---------- Estratto selezionato ----------

Questo rapporto con l’amministrazione, che è qualificabile come rapporto giuridico amministrativo, giustifica i poteri più incisivi che il giudice amministrativo ha e anche la configurazione della giurisdizione amministrativa come giurisdizione di spettanza e cioè come giurisdizione che deve giungere, ove la domanda sia fondata, ad individuare qual è il bene della vita che spetta al cittadino. Questo è possibile però soltanto se la domanda è fondata anche con riferimento al rinnovato esercizio del potere dell’amministrazione e pertanto anche con riguardo agli eventuali margini di discrezionalità che il giudice amministrativo può ripercorrere.
Se l’azione viceversa non è fondata, questo non significa che non esista l’interesse legittimo ma semplicemente che i vizi denunciati non sussistono; l’interesse legittimo per questa ragione non ha in sé come patrimonio ineluttabile il bene della vita costituito dal provvedimento amministrativo favorevole ma ha in sé soltanto il bene della vita costituito dalla pretesa che l’amministrazione proceda nel rispetto della legge, il che può significare che giunga ad adottare il provvedimento favorevole oppure no.

---------- Dati forniti ----------

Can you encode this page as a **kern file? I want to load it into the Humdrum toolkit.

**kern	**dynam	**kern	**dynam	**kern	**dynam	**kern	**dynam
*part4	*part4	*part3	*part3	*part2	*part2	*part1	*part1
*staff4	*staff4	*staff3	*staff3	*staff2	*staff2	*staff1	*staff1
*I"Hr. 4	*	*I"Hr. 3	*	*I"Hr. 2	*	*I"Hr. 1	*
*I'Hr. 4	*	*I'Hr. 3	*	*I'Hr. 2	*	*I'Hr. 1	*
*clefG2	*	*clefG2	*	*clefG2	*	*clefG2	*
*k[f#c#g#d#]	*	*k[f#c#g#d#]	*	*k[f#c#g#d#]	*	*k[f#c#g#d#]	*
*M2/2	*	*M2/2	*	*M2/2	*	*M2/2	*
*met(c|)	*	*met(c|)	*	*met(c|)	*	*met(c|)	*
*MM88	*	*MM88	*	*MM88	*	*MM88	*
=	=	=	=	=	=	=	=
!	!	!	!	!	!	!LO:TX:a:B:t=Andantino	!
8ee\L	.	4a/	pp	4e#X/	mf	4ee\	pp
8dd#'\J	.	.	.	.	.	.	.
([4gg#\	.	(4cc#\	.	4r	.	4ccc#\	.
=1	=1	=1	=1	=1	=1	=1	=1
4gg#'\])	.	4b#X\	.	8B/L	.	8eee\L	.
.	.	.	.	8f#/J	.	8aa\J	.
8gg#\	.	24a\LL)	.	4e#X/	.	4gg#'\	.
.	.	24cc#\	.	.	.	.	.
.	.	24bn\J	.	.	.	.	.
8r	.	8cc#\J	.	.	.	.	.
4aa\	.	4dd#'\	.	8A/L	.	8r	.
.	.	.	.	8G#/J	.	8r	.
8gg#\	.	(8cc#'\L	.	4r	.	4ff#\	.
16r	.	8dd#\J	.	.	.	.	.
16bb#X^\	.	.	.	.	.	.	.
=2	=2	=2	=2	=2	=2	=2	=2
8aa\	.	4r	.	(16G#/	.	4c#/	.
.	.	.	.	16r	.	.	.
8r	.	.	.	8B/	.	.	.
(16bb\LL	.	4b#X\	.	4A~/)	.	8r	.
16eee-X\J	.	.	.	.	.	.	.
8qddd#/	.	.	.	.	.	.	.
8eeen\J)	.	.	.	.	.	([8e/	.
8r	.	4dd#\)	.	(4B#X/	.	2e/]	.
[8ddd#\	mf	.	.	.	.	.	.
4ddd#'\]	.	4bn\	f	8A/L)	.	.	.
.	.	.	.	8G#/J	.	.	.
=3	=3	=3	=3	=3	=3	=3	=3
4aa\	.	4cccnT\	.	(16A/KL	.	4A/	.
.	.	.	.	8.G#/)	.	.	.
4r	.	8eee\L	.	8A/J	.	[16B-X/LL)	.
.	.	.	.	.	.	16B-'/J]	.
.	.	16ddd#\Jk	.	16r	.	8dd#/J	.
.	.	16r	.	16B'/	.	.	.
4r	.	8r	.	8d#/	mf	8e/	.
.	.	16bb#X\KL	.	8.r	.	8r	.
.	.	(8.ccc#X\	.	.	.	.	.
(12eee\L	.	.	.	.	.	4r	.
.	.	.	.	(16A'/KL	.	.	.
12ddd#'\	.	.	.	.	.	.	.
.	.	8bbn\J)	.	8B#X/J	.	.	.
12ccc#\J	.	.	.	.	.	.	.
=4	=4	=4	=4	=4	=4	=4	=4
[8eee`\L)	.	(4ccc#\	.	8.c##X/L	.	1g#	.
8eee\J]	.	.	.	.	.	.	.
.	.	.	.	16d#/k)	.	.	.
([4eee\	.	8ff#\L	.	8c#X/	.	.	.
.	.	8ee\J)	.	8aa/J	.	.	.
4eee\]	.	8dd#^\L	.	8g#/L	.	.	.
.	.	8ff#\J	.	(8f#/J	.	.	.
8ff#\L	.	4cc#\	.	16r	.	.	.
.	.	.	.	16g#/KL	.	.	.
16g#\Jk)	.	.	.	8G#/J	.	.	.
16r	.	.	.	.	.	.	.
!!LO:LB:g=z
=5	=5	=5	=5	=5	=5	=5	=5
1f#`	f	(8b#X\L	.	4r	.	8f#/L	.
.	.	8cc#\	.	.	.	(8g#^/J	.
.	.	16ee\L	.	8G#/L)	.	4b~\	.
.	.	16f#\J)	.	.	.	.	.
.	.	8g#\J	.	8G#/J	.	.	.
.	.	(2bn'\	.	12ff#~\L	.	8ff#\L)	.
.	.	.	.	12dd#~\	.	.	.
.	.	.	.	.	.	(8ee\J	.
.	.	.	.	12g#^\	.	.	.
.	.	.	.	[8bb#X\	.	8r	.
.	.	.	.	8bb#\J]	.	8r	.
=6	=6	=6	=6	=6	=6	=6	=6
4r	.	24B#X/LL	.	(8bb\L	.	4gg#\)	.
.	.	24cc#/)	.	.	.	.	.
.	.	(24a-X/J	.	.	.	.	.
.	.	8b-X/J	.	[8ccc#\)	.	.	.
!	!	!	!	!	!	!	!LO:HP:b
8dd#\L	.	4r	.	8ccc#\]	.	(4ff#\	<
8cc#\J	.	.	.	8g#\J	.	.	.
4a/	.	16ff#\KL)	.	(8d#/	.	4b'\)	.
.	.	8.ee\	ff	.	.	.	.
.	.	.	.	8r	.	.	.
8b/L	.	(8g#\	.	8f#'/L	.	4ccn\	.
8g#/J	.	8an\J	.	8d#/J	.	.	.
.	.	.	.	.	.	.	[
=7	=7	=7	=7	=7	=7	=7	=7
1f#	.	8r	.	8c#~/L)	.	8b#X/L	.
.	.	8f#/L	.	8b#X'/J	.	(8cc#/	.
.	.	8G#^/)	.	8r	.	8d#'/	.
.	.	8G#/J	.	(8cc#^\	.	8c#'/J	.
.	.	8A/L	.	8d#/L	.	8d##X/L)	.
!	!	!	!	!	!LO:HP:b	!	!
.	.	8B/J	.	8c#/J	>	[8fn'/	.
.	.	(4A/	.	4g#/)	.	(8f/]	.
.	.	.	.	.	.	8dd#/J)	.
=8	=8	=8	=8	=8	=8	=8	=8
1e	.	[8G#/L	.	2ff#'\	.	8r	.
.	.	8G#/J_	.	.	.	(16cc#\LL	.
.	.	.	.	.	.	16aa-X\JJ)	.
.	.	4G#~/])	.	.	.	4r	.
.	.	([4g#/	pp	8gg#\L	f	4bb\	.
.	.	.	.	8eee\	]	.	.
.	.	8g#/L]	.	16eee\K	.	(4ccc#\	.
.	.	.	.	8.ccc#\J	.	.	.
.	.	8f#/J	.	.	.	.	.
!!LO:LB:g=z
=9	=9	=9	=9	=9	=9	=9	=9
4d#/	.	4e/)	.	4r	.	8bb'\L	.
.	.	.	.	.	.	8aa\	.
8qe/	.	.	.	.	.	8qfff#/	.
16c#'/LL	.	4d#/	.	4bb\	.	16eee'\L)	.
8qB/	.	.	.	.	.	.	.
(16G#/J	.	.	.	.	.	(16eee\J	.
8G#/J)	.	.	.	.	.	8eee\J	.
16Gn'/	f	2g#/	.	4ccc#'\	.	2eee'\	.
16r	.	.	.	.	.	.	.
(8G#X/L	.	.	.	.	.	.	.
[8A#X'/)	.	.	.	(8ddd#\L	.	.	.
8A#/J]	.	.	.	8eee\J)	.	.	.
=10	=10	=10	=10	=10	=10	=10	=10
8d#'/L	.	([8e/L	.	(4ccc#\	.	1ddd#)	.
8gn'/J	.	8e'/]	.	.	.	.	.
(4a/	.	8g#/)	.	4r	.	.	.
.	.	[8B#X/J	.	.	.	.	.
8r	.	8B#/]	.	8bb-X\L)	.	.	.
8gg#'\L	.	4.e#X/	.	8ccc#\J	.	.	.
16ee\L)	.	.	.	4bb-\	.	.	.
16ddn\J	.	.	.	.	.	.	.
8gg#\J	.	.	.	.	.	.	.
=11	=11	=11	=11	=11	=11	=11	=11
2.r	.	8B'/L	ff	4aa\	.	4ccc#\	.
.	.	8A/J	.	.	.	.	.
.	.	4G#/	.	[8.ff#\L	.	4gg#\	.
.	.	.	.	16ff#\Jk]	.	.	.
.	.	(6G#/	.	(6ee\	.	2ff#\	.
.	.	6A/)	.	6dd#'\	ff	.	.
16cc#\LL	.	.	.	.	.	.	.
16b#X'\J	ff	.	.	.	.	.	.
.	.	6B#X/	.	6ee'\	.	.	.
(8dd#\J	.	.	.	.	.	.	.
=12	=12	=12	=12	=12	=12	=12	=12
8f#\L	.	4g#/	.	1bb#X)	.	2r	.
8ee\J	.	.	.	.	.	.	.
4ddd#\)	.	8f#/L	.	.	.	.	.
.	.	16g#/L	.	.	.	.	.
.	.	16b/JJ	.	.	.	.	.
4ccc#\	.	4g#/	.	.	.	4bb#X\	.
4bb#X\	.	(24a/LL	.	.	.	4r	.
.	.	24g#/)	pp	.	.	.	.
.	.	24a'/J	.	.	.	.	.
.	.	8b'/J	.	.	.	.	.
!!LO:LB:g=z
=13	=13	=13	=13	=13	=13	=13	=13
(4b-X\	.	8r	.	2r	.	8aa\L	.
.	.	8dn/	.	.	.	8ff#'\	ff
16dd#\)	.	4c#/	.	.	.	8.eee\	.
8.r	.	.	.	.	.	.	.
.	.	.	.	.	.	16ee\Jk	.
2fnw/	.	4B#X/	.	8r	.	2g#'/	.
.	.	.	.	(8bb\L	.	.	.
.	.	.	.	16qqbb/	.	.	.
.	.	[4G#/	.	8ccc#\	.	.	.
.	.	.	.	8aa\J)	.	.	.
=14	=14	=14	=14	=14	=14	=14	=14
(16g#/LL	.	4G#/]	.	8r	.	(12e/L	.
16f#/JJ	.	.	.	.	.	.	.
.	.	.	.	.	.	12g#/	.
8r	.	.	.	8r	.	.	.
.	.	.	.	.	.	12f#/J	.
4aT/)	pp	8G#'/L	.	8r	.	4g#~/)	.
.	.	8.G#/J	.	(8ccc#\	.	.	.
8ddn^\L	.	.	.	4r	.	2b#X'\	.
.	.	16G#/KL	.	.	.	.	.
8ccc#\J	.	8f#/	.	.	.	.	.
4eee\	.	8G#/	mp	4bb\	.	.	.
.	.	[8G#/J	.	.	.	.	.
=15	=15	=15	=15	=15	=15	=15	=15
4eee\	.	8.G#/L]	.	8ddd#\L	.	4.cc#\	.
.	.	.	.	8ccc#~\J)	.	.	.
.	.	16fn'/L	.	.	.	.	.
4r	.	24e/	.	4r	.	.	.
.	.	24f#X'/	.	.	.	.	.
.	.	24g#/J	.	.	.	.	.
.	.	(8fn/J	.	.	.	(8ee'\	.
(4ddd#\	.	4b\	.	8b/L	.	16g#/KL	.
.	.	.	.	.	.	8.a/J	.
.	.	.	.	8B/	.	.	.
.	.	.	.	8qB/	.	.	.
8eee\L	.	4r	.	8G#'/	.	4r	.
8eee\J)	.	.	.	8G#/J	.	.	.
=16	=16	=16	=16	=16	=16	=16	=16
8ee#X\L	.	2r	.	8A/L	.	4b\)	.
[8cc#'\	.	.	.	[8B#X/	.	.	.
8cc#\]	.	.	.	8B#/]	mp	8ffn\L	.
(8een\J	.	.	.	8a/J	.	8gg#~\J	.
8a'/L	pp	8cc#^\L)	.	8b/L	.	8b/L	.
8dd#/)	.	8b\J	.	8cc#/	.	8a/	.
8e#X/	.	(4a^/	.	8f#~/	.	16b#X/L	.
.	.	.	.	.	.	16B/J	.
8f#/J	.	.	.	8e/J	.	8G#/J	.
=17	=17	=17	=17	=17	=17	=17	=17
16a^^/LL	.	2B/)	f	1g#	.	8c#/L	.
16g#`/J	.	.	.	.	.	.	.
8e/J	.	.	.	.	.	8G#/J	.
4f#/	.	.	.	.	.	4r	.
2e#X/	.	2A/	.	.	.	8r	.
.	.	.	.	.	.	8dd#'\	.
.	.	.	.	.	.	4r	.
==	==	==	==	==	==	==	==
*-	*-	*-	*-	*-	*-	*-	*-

----------

Consegna –
Traduci in inglese questa frase del brano sull'interesse legittimo: "Questo è possibile però soltanto se la domanda è fondata anche con riferimento al rinnovato esercizio del potere dell’amministrazione e pertanto anche con riguardo agli eventuali margini di discrezionalità che il giudice amministrativo può ripercorrere."

Risultato –
This is possible, however, only if the claim is well-founded also with reference to the renewed exercise of the administration's power, and therefore also with regard to any margins of discretion that the administrative judge may go back over.